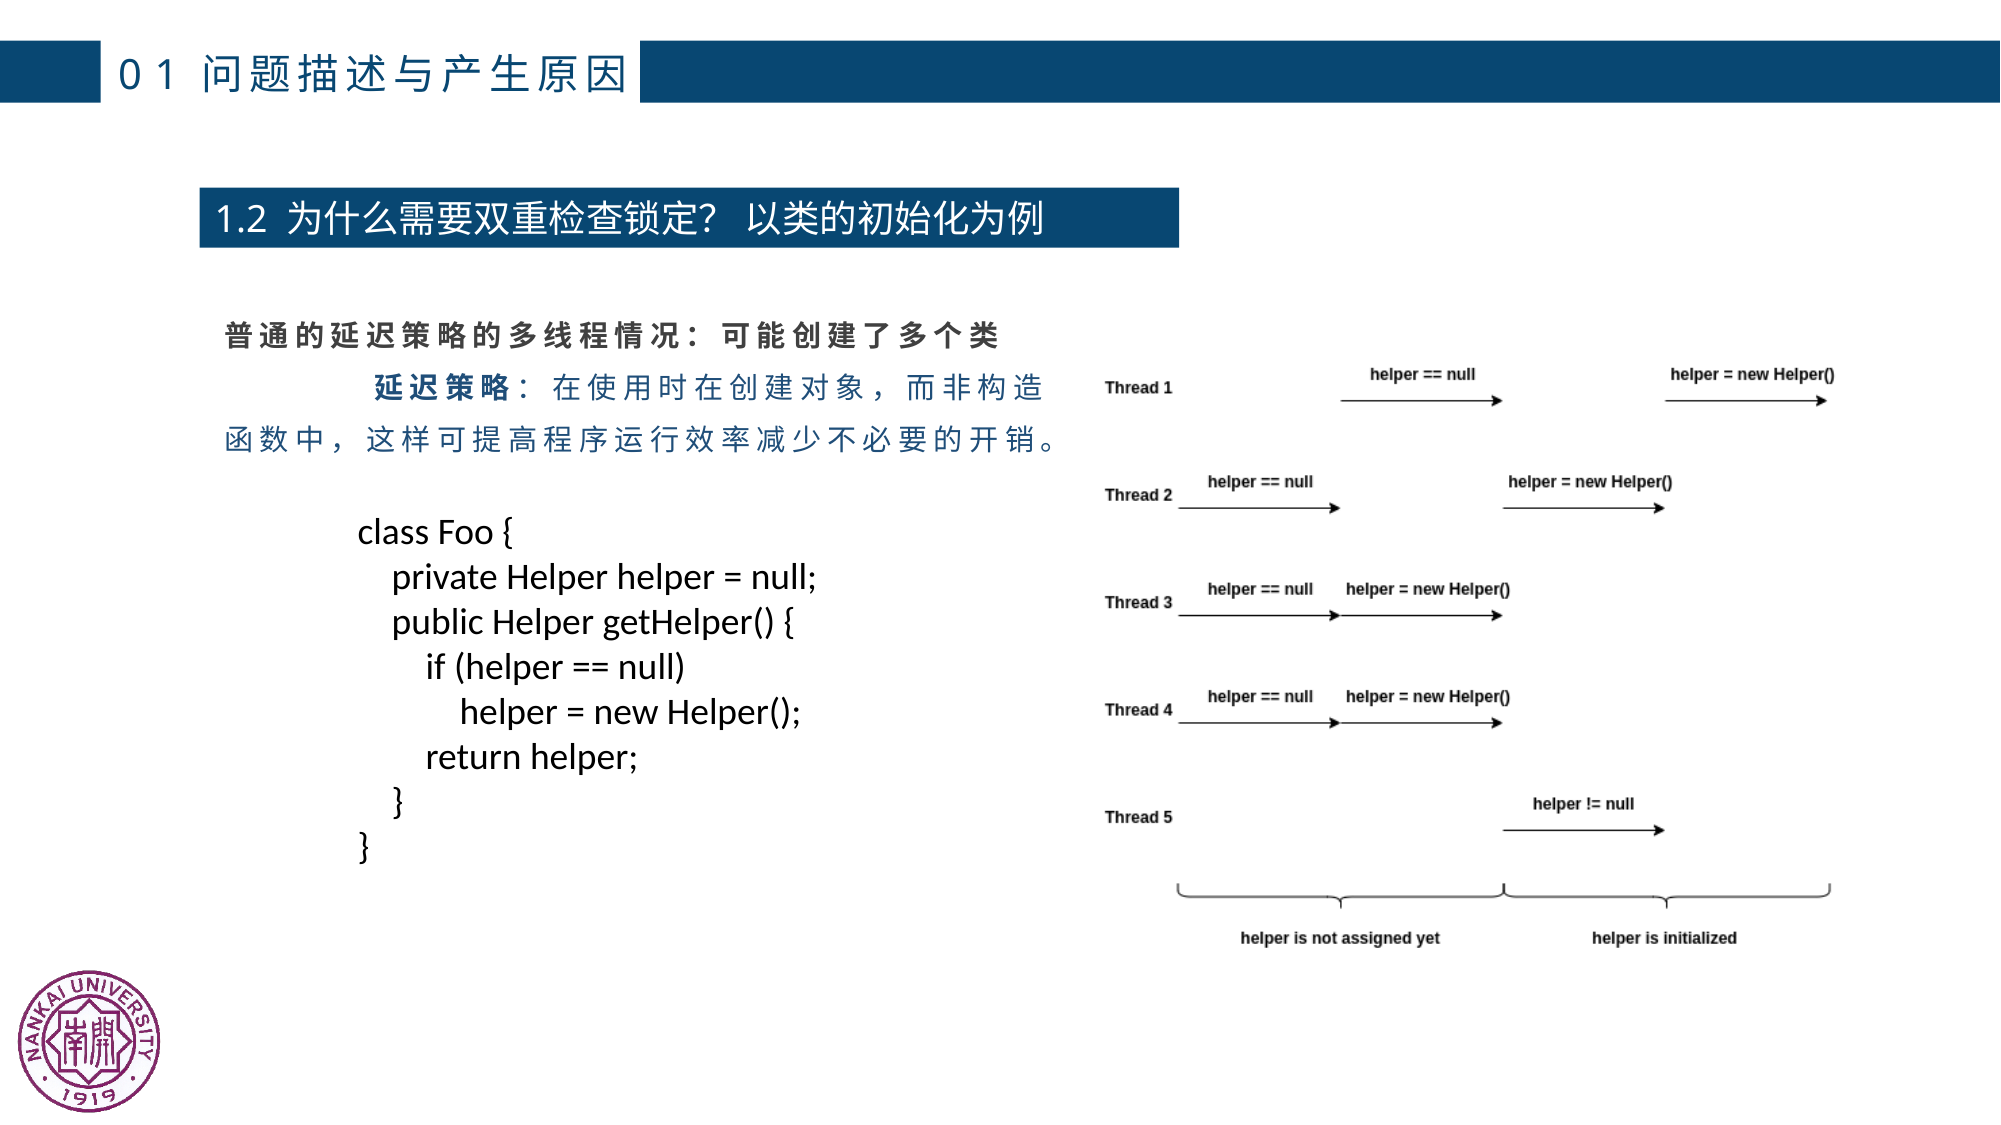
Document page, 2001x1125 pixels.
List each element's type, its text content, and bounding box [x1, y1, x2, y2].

picture [11, 964, 166, 1119]
picture [1096, 360, 1842, 952]
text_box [0, 40, 2000, 107]
text_box 1.2 为什么需要双重检查锁定？ 以类的初始化为例 [199, 187, 1180, 248]
text_box 普通的延迟策略的多线程情况：可能创建了多个类 延迟策略：在使用时在创建对象，而非构造函数中，这样可提高程序运行效率减少不必要的开销。 [209, 292, 1069, 464]
text_box class Foo { private Helper helper = null; public Helper getHelper() { if (helper == null) helper = new Helper(); return helper; } } [342, 499, 833, 875]
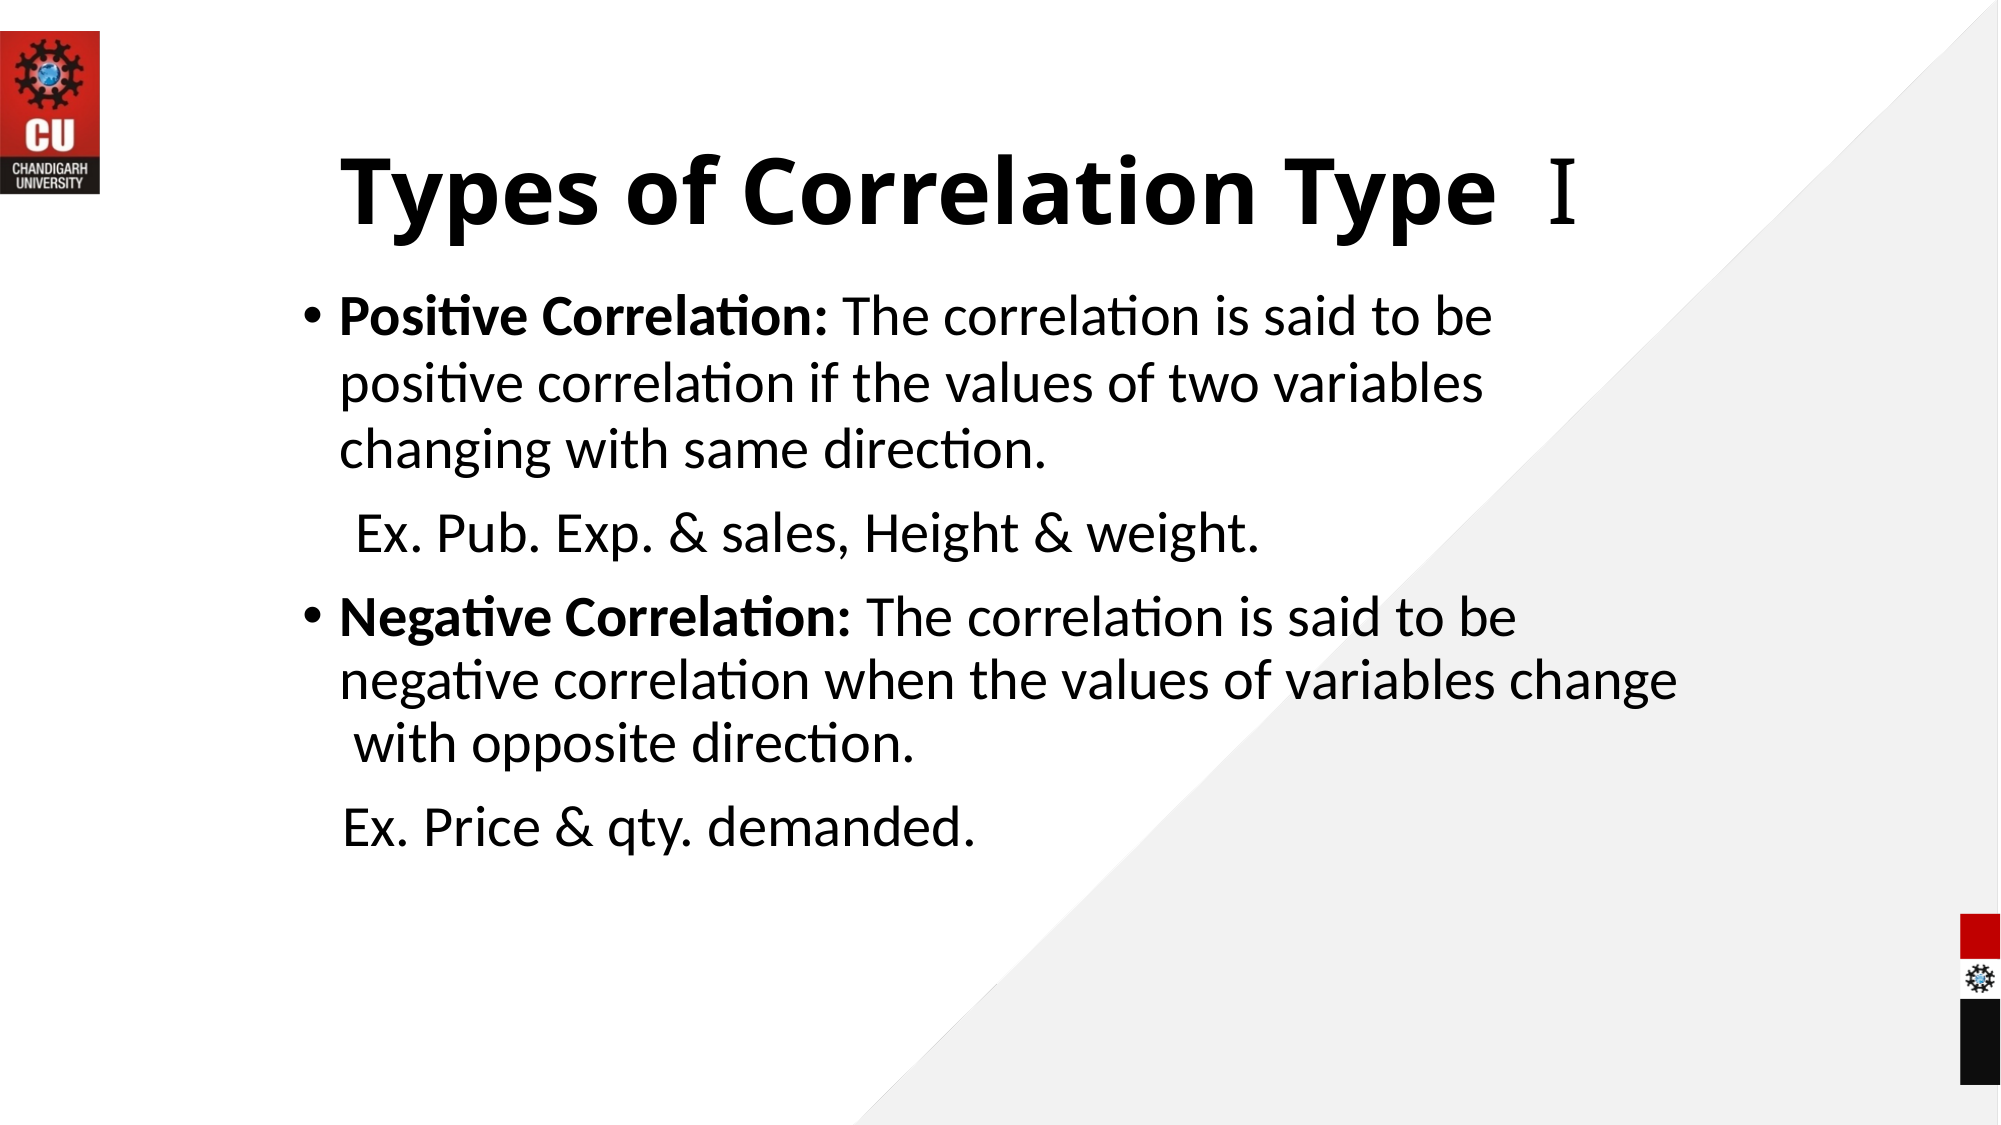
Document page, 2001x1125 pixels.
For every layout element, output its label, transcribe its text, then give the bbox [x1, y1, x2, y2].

list Positive Correlation: The correlation is said to be positive correlation if the values of two variables changing with same direction. Ex. Pub. Exp. & sales, Height & weight. Negative Correlation: The correlation is said to be negative correlation when the values of variables change with opposite direction. Ex. Price & qty. demanded. [287, 275, 1700, 1088]
picture [0, 0, 2001, 1125]
title Types of Correlation Type I [324, 125, 1700, 263]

+ + + + +

### Try it:
Only the lines from the one containing "List each element's" through the last line of the entries above belong in the copy; reproduce them exactly and drop every picture.

### Answer box:
List each element's type, its text content, and bounding box [x1, y1, x2, y2].

picture [11, 964, 166, 1119]
picture [1096, 360, 1842, 952]
text_box [0, 40, 2000, 107]
text_box 1.2 为什么需要双重检查锁定？ 以类的初始化为例 [199, 187, 1180, 248]
text_box 普通的延迟策略的多线程情况：可能创建了多个类 延迟策略：在使用时在创建对象，而非构造函数中，这样可提高程序运行效率减少不必要的开销。 [209, 292, 1069, 464]
text_box class Foo { private Helper helper = null; public Helper getHelper() { if (helper == null) helper = new Helper(); return helper; } } [342, 499, 833, 875]
Document page, 2001x1125 pixels.
For every layout element, output its label, transcribe its text, then give the bbox [x1, y1, x2, y2].

list Positive Correlation: The correlation is said to be positive correlation if the values of two variables changing with same direction. Ex. Pub. Exp. & sales, Height & weight. Negative Correlation: The correlation is said to be negative correlation when the values of variables change with opposite direction. Ex. Price & qty. demanded. [287, 275, 1700, 1088]
picture [0, 0, 2001, 1125]
title Types of Correlation Type I [324, 125, 1700, 263]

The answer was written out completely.